Insights genéticos sobre a ascensão dos humanos modernos
Os dados genéticos e proteômicos do estudo mostraram que a exposição ao chumbo em organoides com variantes genéticas arcaicas interrompeu múltiplas vias ligadas ao neurodesenvolvimento, à comunicação e ao comportamento social. As interrupções do FOXP2 são especialmente notáveis devido ao papel bem estabelecido do FOXP2 na fala e na linguagem. Estes resultados sugerem que a pressão a longo prazo das toxinas ambientais pode ter empurrado os traços cognitivos e comunicativos ao longo de diferentes caminhos evolutivos nos humanos modernos e nos Neandertais.
“Este estudo mostra como as nossas exposições ambientais moldaram a nossa evolução”, disse o Professor Manish Arora, Professor e Vice-Presidente de Medicina Ambiental.
“Do ponto de vista da competição entre espécies, a observação de que as exposições tóxicas podem oferecer uma vantagem de sobrevivência global oferece um novo paradigma para a medicina ambiental examinar as raízes evolutivas dos distúrbios ligados às exposições ambientais.”
O que a antiga exposição ao chumbo significa para nós hoje
Embora a exposição moderna ao chumbo esteja sobretudo ligada a actividades industriais, continua a representar uma grave ameaça para a saúde, especialmente para as crianças. As novas descobertas mostram que a suscetibilidade humana ao chumbo pode estar profundamente enraizada no nosso passado evolutivo e moldada pelas interações entre genes e condições ambientais.

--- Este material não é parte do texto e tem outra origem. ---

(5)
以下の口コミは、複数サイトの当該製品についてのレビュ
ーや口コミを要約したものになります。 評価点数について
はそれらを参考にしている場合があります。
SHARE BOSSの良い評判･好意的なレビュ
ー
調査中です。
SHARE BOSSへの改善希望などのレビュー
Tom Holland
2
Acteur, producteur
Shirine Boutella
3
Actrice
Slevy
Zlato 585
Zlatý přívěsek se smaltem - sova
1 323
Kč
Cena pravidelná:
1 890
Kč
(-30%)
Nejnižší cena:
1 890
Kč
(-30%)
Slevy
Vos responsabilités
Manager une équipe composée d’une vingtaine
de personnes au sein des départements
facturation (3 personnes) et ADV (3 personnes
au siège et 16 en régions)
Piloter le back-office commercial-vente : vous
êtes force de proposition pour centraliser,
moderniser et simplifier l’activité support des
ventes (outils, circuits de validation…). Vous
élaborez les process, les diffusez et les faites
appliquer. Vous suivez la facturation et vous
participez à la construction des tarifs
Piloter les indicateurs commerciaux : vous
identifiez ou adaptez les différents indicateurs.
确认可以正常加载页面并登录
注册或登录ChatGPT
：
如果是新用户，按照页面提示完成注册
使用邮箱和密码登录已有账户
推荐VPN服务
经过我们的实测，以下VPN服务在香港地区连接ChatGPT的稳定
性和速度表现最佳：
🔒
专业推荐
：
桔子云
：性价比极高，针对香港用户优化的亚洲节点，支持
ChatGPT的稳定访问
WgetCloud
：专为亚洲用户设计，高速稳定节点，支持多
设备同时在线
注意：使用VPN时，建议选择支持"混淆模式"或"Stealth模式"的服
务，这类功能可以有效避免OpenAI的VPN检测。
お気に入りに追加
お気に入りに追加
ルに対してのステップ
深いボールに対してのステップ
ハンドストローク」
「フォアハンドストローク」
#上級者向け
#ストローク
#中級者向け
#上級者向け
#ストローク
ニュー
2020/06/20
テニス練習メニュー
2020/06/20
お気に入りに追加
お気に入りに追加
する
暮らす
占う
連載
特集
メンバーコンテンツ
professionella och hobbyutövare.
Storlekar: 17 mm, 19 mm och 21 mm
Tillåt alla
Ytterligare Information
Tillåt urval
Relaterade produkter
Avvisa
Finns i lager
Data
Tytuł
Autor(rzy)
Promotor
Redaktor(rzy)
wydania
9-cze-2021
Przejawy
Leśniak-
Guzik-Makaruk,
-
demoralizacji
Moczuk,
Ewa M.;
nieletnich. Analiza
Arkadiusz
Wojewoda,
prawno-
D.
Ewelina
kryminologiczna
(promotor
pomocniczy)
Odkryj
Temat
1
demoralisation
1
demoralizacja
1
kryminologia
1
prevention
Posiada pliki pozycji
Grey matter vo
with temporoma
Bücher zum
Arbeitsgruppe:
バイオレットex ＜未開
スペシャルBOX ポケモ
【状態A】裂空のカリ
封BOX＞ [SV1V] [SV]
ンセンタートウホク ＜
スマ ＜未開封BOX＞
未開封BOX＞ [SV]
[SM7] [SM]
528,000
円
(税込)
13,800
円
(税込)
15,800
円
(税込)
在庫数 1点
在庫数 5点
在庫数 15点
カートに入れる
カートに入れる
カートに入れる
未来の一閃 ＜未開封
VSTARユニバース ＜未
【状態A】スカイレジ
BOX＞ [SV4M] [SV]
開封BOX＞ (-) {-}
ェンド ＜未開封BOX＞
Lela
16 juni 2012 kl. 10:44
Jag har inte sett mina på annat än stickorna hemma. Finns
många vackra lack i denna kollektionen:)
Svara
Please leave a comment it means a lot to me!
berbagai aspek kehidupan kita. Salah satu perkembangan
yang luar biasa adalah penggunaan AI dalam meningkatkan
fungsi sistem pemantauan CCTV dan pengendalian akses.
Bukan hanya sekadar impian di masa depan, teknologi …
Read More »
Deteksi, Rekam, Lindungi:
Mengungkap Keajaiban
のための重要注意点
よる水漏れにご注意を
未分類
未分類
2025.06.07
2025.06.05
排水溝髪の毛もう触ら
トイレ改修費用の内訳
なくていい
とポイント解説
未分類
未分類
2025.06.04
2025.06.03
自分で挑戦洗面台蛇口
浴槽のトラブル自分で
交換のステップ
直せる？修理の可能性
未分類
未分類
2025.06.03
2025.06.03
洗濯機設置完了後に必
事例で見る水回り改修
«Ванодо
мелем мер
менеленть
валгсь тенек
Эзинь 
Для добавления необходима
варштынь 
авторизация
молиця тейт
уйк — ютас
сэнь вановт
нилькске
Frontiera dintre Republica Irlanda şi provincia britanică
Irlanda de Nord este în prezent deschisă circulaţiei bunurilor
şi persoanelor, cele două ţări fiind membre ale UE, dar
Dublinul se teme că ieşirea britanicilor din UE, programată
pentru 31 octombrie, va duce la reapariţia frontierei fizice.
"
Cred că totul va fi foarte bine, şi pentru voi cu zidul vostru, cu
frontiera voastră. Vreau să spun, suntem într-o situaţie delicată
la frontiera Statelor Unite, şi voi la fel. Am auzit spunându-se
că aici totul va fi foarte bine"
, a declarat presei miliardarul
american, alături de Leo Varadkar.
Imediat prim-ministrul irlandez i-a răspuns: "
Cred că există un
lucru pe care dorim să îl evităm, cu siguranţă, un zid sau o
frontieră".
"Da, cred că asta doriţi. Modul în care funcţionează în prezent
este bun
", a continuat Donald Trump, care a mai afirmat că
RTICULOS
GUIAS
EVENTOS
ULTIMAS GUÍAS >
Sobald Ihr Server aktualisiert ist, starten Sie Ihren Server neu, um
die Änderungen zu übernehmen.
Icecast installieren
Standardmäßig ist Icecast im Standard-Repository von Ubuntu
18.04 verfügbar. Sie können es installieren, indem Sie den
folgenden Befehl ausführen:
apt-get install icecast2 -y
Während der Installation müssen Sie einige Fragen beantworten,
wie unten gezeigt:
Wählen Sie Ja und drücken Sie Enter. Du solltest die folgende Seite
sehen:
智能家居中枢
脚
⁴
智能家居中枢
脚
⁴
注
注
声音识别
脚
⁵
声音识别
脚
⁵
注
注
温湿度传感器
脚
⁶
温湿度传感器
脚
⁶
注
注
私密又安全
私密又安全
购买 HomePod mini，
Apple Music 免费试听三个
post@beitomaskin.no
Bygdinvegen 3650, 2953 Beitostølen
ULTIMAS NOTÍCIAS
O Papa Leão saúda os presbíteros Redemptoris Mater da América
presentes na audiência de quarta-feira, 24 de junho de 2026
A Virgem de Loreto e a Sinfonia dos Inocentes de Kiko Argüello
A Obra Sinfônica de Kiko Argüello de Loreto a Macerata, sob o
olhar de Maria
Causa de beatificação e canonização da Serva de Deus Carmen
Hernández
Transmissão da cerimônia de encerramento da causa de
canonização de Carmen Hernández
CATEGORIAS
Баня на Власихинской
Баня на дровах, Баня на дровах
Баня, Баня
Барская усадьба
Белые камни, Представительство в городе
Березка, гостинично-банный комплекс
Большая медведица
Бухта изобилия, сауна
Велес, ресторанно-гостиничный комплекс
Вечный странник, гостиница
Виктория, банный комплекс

“O nosso trabalho não só reescreve a história da exposição ao chumbo”, acrescentou o professor Joannes-Boyau, “mas também nos lembra que a interacção entre os nossos genes e o ambiente tem moldado a nossa espécie há milhões de anos, e continua a fazê-lo”.
A investigação baseou-se em dentes fósseis de África, Ásia, Europa e Oceânia, utilizando mapeamento geoquímico detalhado para rastrear episódios infantis de ingestão de chumbo. Paralelamente, organoides cerebrais contendo genes NOVA1 modernos ou arcaicos foram usados para estudar como o chumbo afetava o desenvolvimento do cérebro, com especial atenção ao FOXP2, um gene central para a linguagem. Análises genéticas, transcriptômicas e proteômicas foram combinadas para construir uma ampla compreensão de como o chumbo pode ter influenciado a evolução da cognição e do comportamento social dos hominídeos.